What is it for?
A “power of attorney” (POA) allows an adult (the “principal”) to appoint another person (the “agent”) to act on the principal’s behalf in matters pertaining to the principal’s real and personal property, intangible property, business property, benefits, and income.
What does it do?
A POA is a writing that grants authority to an agent to act in the place of the principal. Fla. Stat. Ann. § 709.2102(9).
To be “durable,” which means the agent’s authority continues while the principal is incapacitated, the POA document must contain the words “this durable power of attorney is not terminated by subsequent incapacity of the principal except as provided in chapter 709, Florida Statutes,” or similar words. Fla. Stat. Ann. § 709.2104.
In making decisions for the principal, the agent must act in good faith, only within the scope of the authority granted in the POA, and in accordance with the principal’s known expectations and in the principal’s best interest. Fla. Stat. Ann. § 709.2114.
Third parties may generally accept decisions made by the agent as if the principal had made them. They may, however, request the agent for a certification of the POA’s validity. Fla. Stat. Ann. § 709.2119.
How does one make it?
A POA generally must be in writing, signed by the principal and by two subscribing witnesses, and notarized. Fla. Stat. Ann. § 695.03(1). If the principal is physically unable to sign the POA, the notary public may sign the principal’s name for the principal. Fla. Stat. Ann. § 709.2105 (2).

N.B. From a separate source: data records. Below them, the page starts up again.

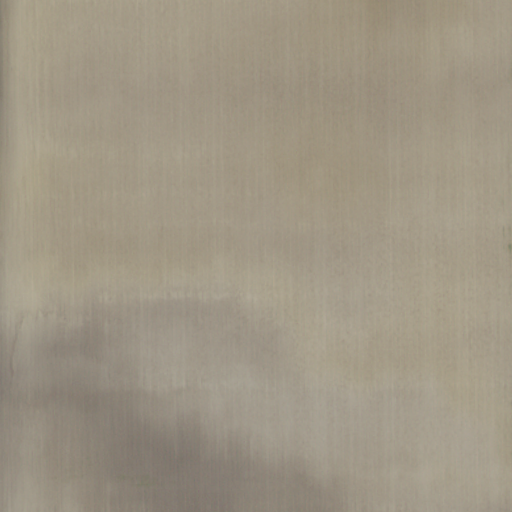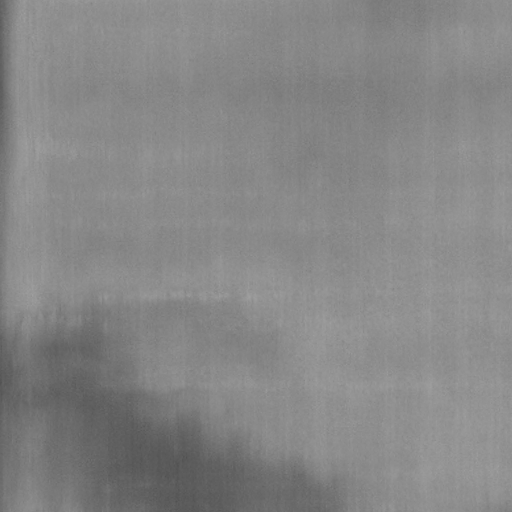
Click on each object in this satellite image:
crop: (255, 255)
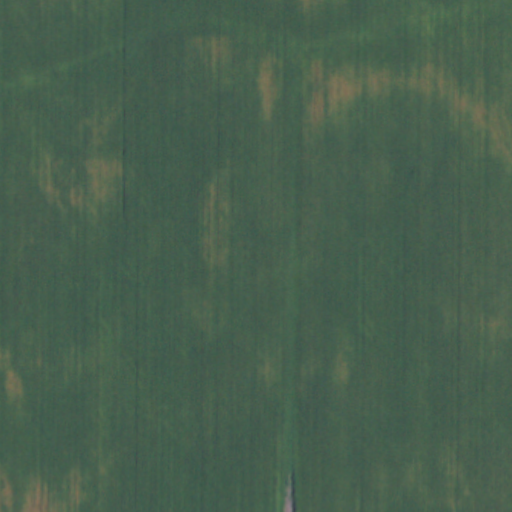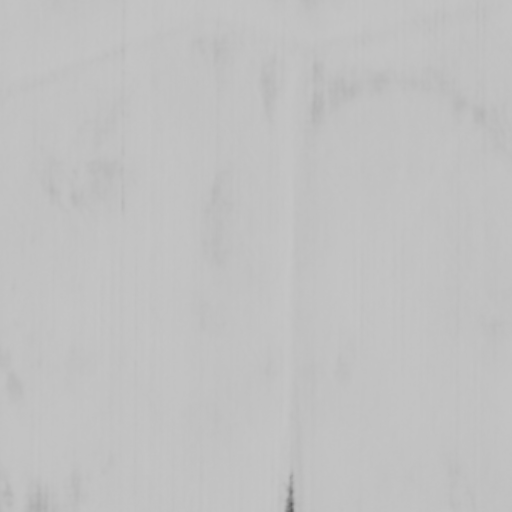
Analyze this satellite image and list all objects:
crop: (255, 255)
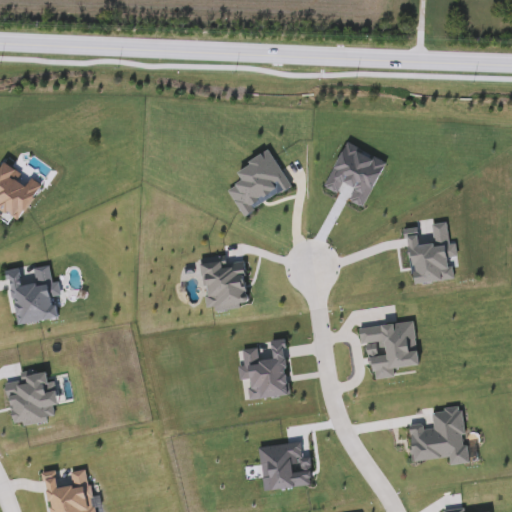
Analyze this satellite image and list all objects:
road: (421, 27)
road: (255, 49)
road: (295, 221)
road: (359, 250)
road: (270, 259)
road: (358, 320)
road: (356, 361)
road: (330, 392)
road: (2, 490)
road: (6, 493)
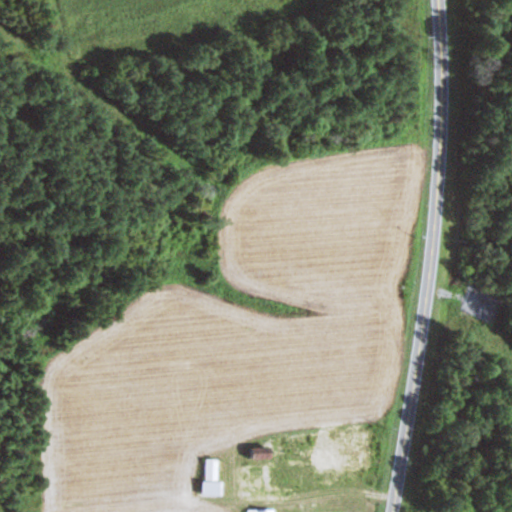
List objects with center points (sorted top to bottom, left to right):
road: (431, 257)
building: (212, 476)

When does it come into effect?
A POA is exercisable when executed, at a later date if specified on the POA document, or upon the occurrence of a specified event if stated in the POA. Fla. Stat. Ann. § 709.2108(1)(3). If the agent’s authority begins after a determination of the principal’s “incapacity,” this is defined as the principal’s inability to take those actions necessary to obtain, administer, and dispose of real and personal property, intangible property, business property, benefits, and income. Fla. Stat. Ann. § 709.2102(7).
How long does it last?
A POA lasts until the principal or agent dies or becomes incapacitated (if the POA is not durable); the principal is adjudicated totally or partially incapacitated by the court (unless the POA is durable); the principal revokes the POA; the POA provides that it terminates; the purpose of the POA is accomplished; the agent’s resigns or is removed by the court; or the POA terminates. Fla. Stat. Ann. § 709.2109. An agent must be made aware of the POA’s termination for it to be effective. Fla. Stat. Ann. § 709.2109(4).
How does one end it?
A principal may revoke a POA by either signing a written revocation document or executing a subsequent POA that revokes the prior POA. The principal must give notice of the revocation to the agent for the revocation to be effective. Fla. Stat. Ann. § 709.2110(1). Note that executing a subsequent POA does not revoke a prior POA unless the subsequent POA specifies that it does. Fla. Stat. Ann. § 709.2110 (2).
What does an example look like?
Florida does not provide a statutory POA form.
What else should one know?
Florida’s POA is not based on the Uniform Power of Attorney Act.